Instructions for the task
Only a number is wanted here: the count of lines in the entries below that include the word "decision".

Data supplied
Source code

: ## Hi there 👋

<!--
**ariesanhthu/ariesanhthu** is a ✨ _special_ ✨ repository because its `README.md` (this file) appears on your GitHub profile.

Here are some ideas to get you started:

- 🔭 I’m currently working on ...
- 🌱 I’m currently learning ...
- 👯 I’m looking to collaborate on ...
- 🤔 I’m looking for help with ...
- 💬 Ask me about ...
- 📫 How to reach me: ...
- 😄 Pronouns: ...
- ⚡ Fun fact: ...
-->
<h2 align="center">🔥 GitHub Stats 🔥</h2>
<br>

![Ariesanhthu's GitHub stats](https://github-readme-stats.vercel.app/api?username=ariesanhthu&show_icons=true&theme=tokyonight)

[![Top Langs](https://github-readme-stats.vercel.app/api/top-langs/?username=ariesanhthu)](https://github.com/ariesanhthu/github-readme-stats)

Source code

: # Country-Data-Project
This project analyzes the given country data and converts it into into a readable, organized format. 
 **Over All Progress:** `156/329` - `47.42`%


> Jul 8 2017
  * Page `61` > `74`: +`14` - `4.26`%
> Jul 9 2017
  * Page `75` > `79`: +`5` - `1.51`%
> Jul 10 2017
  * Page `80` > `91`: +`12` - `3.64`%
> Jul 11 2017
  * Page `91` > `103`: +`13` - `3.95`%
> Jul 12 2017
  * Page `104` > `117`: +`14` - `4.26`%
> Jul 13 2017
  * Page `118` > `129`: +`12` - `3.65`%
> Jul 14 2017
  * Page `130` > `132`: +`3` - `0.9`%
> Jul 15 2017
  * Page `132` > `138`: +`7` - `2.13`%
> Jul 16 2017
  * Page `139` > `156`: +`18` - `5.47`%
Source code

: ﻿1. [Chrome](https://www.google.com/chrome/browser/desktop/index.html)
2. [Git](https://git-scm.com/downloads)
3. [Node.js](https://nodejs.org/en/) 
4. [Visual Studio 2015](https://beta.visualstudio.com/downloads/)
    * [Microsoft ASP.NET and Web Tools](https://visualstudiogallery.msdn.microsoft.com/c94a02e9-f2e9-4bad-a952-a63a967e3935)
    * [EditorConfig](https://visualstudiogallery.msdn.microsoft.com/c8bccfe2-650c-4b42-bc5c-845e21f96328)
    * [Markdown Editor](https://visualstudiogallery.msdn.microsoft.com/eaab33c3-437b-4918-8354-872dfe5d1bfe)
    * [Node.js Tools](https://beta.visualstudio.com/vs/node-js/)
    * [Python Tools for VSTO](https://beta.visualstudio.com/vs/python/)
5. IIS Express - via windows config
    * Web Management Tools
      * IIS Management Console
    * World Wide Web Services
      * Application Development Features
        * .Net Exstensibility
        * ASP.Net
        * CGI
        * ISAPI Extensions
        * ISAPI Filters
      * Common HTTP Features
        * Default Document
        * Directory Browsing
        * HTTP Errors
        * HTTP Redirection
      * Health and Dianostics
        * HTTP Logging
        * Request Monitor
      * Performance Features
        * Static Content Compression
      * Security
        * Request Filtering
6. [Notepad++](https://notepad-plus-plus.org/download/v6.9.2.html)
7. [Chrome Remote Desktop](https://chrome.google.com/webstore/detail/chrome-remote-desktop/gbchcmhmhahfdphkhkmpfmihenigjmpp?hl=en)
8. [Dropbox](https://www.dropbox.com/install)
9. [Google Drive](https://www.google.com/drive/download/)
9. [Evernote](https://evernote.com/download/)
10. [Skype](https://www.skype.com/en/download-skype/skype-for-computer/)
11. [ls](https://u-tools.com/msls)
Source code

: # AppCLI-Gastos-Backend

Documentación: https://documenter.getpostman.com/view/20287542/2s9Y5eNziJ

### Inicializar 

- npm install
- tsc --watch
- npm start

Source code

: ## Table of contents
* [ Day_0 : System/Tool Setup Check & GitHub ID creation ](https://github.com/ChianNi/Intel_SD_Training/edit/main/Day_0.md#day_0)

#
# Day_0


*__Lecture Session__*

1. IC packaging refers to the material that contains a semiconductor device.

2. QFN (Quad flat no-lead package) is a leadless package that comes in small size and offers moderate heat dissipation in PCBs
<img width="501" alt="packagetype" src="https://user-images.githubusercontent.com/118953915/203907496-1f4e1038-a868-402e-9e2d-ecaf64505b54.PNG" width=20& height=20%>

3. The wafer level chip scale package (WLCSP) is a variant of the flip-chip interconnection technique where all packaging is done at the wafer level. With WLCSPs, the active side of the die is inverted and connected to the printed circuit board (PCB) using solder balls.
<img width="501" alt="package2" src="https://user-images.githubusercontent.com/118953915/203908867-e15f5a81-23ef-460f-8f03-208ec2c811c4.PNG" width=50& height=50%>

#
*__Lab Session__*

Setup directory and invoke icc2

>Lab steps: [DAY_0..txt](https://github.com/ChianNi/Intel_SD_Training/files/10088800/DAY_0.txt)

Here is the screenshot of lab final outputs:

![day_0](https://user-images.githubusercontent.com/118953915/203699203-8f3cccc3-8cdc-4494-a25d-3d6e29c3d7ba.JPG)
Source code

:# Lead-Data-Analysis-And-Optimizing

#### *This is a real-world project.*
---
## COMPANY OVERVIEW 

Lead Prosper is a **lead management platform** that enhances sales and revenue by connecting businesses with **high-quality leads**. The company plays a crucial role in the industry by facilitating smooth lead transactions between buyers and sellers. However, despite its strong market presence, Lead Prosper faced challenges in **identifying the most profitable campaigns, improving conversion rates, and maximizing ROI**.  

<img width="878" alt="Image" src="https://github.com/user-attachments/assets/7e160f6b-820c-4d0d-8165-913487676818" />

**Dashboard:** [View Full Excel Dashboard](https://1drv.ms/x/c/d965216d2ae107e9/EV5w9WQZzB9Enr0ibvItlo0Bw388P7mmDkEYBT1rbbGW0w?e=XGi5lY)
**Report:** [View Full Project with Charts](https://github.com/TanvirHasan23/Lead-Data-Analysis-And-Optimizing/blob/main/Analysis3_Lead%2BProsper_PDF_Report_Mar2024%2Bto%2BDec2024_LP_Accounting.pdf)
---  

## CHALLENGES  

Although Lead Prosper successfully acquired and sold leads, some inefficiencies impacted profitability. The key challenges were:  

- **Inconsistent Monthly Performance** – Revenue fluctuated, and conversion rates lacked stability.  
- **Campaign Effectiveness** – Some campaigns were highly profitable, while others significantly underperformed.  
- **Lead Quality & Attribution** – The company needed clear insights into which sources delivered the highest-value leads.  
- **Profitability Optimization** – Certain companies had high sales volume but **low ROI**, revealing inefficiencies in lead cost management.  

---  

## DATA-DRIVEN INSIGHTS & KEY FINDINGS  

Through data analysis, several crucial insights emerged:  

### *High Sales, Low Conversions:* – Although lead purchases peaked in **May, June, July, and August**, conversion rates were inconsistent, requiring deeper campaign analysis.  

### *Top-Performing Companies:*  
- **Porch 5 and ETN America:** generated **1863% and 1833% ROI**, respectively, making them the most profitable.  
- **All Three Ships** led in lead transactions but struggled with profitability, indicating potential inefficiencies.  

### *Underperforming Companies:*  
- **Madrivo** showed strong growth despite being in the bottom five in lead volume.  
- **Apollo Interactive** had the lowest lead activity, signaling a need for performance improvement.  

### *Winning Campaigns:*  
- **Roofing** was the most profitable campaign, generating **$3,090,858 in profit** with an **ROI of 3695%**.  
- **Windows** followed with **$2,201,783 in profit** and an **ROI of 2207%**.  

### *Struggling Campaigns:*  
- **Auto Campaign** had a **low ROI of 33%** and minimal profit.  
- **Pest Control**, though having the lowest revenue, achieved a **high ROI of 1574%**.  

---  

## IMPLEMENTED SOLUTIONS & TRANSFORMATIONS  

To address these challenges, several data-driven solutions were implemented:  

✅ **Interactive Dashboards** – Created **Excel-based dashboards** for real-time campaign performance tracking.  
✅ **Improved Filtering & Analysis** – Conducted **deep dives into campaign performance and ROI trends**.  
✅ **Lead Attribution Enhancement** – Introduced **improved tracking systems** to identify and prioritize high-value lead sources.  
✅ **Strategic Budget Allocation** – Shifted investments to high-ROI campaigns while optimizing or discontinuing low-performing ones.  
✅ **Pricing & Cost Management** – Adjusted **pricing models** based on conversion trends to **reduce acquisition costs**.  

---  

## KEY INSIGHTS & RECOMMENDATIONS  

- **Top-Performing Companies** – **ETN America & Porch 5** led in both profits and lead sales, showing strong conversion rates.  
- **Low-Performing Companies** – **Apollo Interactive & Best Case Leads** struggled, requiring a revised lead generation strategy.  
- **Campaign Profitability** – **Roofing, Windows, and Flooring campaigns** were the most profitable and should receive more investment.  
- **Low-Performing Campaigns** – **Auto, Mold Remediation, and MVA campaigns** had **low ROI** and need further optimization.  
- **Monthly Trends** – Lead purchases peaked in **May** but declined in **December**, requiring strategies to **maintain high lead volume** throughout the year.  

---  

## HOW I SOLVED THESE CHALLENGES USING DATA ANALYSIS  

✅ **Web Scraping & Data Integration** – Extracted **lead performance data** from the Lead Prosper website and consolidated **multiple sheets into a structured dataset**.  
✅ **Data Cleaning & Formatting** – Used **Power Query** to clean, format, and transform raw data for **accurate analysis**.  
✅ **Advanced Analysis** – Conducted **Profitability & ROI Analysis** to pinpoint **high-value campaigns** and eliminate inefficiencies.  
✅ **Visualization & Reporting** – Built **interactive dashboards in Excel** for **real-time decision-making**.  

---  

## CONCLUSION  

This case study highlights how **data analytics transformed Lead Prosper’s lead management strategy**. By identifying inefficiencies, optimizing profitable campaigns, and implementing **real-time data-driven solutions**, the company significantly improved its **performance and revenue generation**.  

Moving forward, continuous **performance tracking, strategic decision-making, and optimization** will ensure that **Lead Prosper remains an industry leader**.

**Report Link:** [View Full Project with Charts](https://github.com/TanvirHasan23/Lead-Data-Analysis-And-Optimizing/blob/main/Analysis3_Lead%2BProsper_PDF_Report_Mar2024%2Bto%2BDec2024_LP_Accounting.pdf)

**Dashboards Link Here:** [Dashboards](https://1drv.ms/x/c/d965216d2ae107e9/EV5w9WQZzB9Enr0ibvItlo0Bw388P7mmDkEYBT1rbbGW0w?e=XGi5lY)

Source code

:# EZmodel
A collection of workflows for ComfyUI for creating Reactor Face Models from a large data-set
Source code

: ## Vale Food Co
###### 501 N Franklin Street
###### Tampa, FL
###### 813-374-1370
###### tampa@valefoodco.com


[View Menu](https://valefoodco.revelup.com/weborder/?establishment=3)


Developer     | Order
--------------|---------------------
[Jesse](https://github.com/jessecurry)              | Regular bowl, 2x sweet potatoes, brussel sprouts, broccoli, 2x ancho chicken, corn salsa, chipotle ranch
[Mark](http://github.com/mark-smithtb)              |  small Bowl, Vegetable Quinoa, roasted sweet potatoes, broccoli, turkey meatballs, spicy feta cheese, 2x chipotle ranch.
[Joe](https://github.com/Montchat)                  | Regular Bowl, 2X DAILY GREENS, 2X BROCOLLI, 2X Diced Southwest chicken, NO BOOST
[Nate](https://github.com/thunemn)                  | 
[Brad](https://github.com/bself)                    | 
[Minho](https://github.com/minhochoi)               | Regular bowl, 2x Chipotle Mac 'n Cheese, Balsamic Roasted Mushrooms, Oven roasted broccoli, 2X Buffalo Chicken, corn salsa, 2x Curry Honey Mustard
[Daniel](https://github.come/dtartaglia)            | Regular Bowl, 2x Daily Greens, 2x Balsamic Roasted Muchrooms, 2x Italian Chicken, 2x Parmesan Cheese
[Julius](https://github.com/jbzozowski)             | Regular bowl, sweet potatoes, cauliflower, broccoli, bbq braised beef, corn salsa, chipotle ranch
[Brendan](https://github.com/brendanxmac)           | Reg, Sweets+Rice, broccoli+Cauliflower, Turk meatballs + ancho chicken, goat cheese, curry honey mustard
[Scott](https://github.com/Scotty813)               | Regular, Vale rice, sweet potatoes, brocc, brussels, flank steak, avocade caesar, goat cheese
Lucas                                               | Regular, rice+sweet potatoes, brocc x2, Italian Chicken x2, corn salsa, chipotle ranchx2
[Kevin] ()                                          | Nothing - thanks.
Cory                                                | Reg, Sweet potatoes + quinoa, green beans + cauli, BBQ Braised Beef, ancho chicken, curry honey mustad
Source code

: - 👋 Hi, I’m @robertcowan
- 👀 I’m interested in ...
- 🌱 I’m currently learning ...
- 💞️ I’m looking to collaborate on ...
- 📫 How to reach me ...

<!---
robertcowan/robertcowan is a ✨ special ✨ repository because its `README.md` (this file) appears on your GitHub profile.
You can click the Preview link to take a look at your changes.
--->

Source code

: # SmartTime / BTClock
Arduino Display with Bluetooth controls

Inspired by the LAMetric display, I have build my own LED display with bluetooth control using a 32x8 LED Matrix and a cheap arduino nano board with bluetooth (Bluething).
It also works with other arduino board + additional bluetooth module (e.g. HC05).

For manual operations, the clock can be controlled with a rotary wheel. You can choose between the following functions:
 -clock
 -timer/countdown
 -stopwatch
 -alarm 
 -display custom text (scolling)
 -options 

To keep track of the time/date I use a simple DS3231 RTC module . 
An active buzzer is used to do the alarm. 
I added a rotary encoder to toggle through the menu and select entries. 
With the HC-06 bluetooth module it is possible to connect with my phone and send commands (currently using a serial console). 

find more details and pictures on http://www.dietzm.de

Output for this task
2